Из этой службы ничего не вышло — Шумского вернули в Грузино за то, что он в ответ на строгий выговор начальника, будучи нетрезвым, запустил ему в голову чернильницей при всех чиновниках. Но и в усадьбе его не приняли: граф приказал его выгнать и больше не допускать.
Тут-то и понадобилась настоящая, родная мать. Шумский, не зная, где преклонить ему голову, пошел к ней в деревню и был принят с лаской и большой радостью. Больше у него никого на свете не осталось. С детства помнил, что только она и была к нему всегда добра и нежна; поселился в ее избе, ел и пил бедно, но сытно; а так как на выпивку не хватало, то учил грамоте детей военнопоселенцев.
И пил, и порой буянил, но старую кормилицу уважал и ее увещаньям подчинялся, а она терпела его порок, только бы больше не разлучаться.

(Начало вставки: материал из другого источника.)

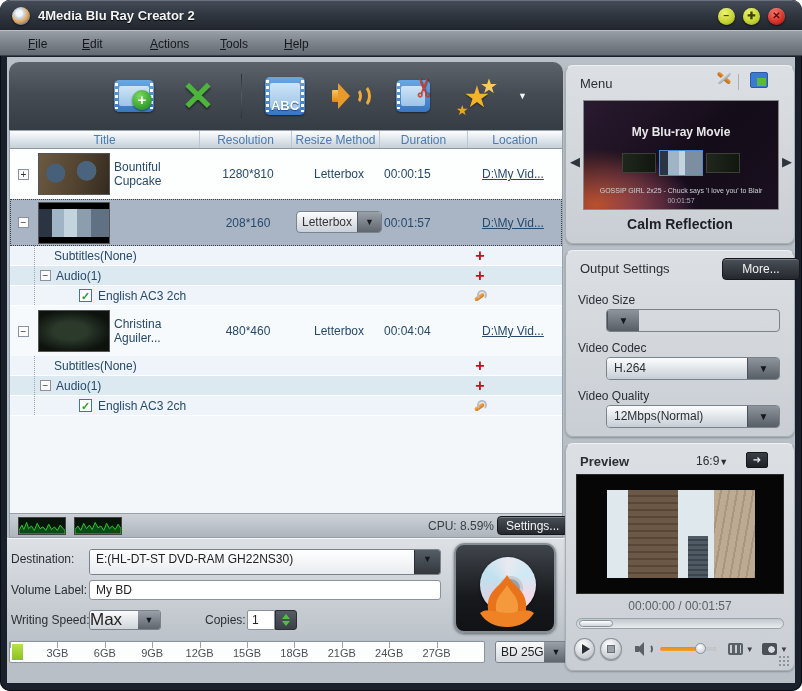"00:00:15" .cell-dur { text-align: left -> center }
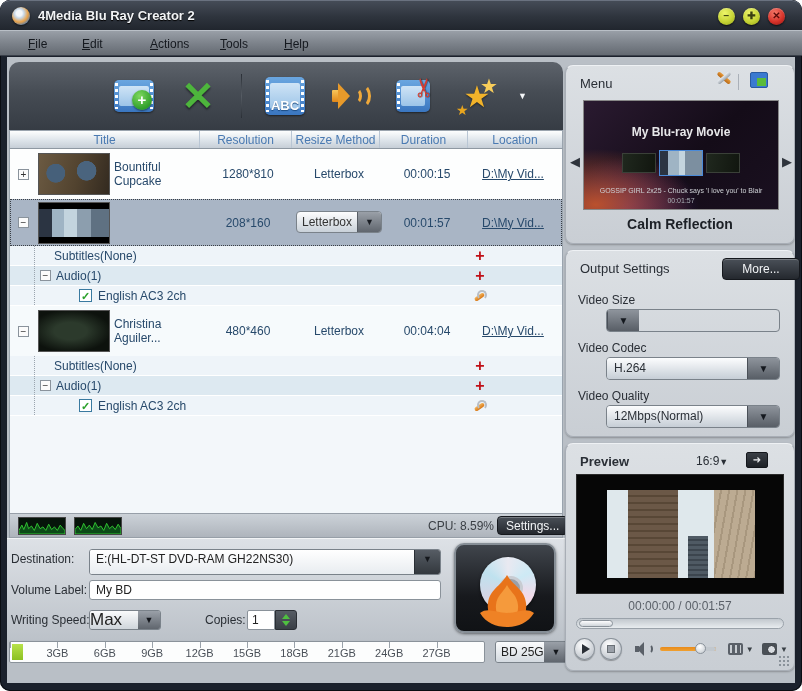"Calm Reflection" div.template-name { text: Calm -> Codec }
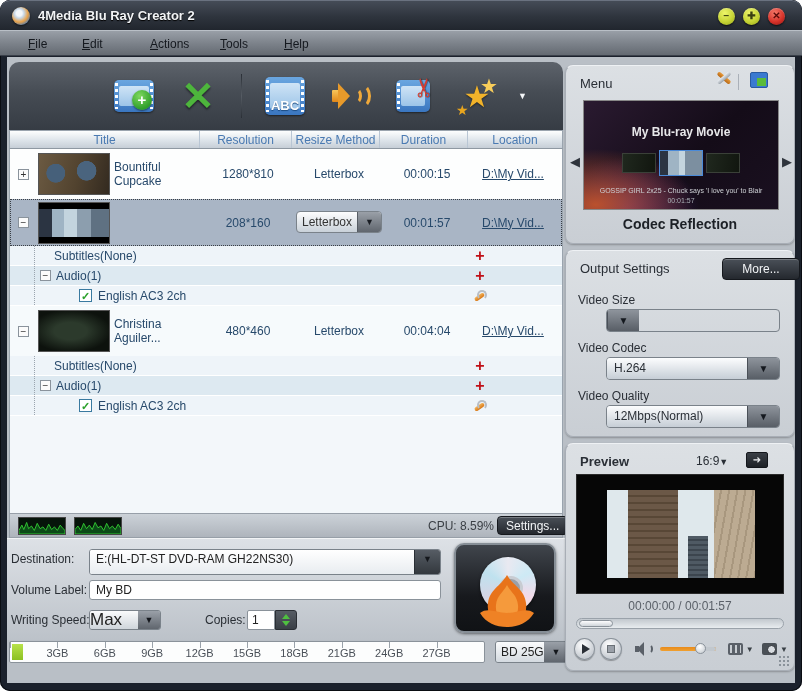"E:(HL-DT-ST DVD-RAM GH22NS30)" .wide-select { height: 26px -> 32px; padding-left: none -> 15px }
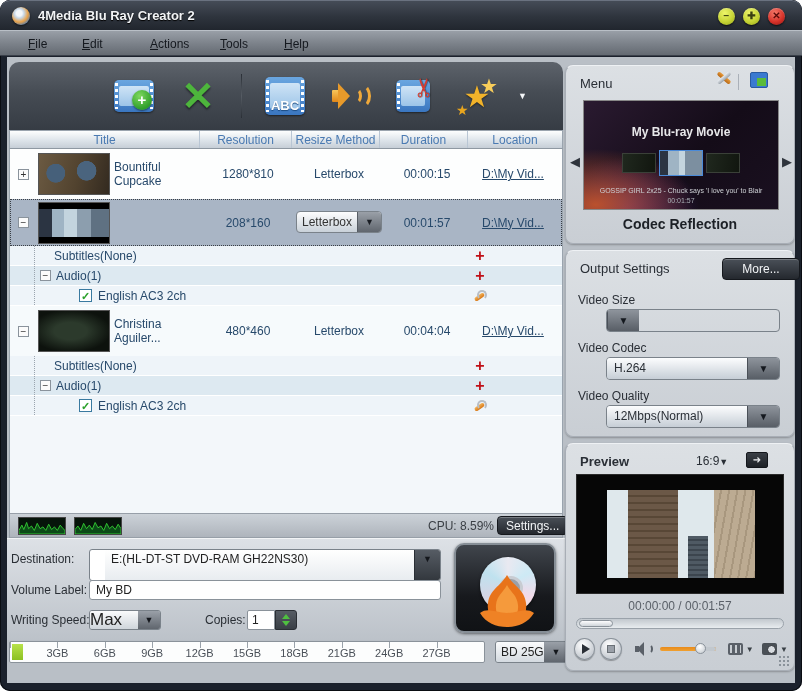"Max" .small-select .txt { font-size: 17px -> 12px; padding-left: 0 -> 9px }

Их разлучила ее скорая смерть. На смертном одре она ему призналась, что была его родной матерью, а не просто кормилицей. Потрясенный ее признанием и чтобы успокоить умиравшую старуху, которую он искренне любил, он обещал ей одуматься и не губить своей жизни окончательно. И она умерла спокойно, как умирают простые и хорошие люди на руках любимого человека.